David Southwich, the Victoria State parliament member for Caufield, where Leifer allegedly committed the crimes, slammed the court ruling, tweeting, “This is a disgrace! Malka Leifer should not be out on bail in Israel but instead be put on a plane to face the 74 charges of sexual abuse back in Victoria.”
Last week, Judge Chana Lomp had been slated to reach a decision on whether Leifer was mentally fit for an extradition hearing. She determined, however, that there was not sufficient evidence to reach a conclusion on her own, given the contradicting legal opinions submitted on whether Leifer has been feigning mental illness.
Instead, she ordered that a panel of three district psychiatrists be convened to provide a recommendation on December 10. An additional hearing has been scheduled for October 6 to determine the makeup of the medical board after the judge decided to hear the defense’s demand that the panel include private psychiatrists as opposed to public servants.
Judge Vinograd has several times presided over bail hearings for Leifer, whose attorneys have sought to have her released as the extradition proceedings against her have stalled. Last February, he denied her bail, saying he needed an additional psychiatric opinion to do so — a request that both the defense and the prosecution opposed. A year earlier, Vinograd ordered Leifer released to house arrest after a prominent rabbi known for working with disadvantaged Israelis, Rabbi Yitzchak Dovid Grossman, vouched for her. However, the Supreme Court overturned the decision and she has remained behind bars since.
Leifer was recruited from Israel to work at the Adass Israel ultra-Orthodox girls school in Melbourne In 2000. When allegations of sexual abuse against her surfaced eight years later, members of the school board purchased the mother of eight a plane ticket back to Israel, allowing her to avoid being charged.
After authorities in Melbourne filed charges against her, Australia officially filed an extradition request in 2012. Two years later, Leifer was arrested in Israel but released to house arrest shortly thereafter.
Judges deemed her mentally unfit to stand trial and eventually removed all restrictions against her, concluding that she was too ill to even leave her bed.
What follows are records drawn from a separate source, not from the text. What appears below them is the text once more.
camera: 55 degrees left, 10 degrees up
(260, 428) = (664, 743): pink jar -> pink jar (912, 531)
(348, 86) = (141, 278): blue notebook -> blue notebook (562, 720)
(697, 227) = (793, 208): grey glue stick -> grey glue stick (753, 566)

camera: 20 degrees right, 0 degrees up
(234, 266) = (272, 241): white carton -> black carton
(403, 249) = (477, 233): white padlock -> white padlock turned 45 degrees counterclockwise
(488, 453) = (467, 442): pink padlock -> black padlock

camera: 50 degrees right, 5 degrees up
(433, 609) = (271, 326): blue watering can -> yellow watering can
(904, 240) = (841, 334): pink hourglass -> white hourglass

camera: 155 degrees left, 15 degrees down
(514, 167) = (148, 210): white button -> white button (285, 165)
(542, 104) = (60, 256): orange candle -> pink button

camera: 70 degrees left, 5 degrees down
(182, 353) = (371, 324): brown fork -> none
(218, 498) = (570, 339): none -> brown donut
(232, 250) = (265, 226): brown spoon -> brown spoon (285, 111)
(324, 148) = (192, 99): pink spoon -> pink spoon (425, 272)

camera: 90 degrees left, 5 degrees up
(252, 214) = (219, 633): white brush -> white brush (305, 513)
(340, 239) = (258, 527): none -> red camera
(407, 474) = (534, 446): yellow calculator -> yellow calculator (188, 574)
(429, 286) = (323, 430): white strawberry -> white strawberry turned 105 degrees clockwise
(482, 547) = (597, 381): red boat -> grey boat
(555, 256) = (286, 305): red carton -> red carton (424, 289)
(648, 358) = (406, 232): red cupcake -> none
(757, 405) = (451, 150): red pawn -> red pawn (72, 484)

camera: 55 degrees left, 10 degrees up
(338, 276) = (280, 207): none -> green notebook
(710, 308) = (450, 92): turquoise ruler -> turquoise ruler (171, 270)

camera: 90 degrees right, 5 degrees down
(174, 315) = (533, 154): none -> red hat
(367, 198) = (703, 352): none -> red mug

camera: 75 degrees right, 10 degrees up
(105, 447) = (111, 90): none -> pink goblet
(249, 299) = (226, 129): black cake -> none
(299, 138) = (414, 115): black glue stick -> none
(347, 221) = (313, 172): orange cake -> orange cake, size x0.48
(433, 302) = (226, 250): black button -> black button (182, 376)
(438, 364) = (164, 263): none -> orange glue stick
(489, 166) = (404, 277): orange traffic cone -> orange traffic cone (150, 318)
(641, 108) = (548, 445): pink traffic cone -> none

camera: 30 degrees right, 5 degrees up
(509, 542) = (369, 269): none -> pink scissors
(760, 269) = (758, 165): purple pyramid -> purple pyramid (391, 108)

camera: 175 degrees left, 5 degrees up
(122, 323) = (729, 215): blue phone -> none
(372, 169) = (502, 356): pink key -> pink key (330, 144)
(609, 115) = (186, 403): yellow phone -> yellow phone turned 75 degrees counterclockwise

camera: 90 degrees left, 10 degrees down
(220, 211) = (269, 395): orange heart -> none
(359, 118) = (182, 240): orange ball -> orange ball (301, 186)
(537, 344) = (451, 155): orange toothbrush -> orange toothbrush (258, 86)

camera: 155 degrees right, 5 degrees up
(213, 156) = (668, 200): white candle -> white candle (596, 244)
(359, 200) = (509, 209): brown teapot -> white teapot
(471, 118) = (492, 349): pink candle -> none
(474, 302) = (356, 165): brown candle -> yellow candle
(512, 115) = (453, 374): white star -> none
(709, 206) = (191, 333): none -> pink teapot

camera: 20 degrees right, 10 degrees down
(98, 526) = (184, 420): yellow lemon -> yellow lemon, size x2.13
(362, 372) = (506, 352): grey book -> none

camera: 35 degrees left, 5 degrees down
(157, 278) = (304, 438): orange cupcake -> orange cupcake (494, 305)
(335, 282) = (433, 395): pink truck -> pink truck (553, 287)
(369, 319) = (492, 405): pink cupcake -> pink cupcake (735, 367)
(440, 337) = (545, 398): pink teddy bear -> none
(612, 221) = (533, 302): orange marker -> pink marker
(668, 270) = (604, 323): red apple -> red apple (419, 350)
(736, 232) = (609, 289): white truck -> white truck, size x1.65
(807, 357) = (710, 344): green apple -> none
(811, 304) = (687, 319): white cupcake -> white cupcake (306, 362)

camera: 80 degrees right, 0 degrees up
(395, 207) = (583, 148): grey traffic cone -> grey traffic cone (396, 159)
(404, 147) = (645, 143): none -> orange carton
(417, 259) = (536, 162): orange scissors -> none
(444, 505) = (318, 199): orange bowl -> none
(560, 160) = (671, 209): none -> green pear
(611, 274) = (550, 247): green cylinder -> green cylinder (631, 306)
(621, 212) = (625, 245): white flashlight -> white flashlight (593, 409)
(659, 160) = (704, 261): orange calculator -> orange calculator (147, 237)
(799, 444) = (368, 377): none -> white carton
She was rearrested in February 2018 following a police undercover operation that cast doubts on her claims regarding her mental state, and has remained in custody since. The operation was launched after the Jewish Community Watch organization hired private investigators who placed hidden cameras in Emmanuel, a Haredi settlement in the northern West Bank where Leifer had been living, that showed the alleged sex abuser roaming around the town without any apparent difficulty.
Three Jerusalem district psychiatrists determined in legal opinions submitted to the court that Leifer has been feigning mental illness, but the chief district psychiatrist, Dr. Jacob Charnes, has changed his determination three times and most recently recommended that a new psychiatric panel be convened to make an updated determination.
While many were baffled by Charnes’s flip-flops, a possible reason for them emerged when police began investigating in April whether he had been pressured by Litzman, the deputy health minister, to change his medical ruling to deem Leifer unfit for extradition.
In July, police recommended indicting Litzman on charges of fraud and breach of trust. Charnes has been interrogated under caution in the case, but authorities have stopped short of recommending he be charged as well.
Because the deputy minister has not yet been indicted, the developments involving Charnes and Litzman are inadmissible in the Leifer trial.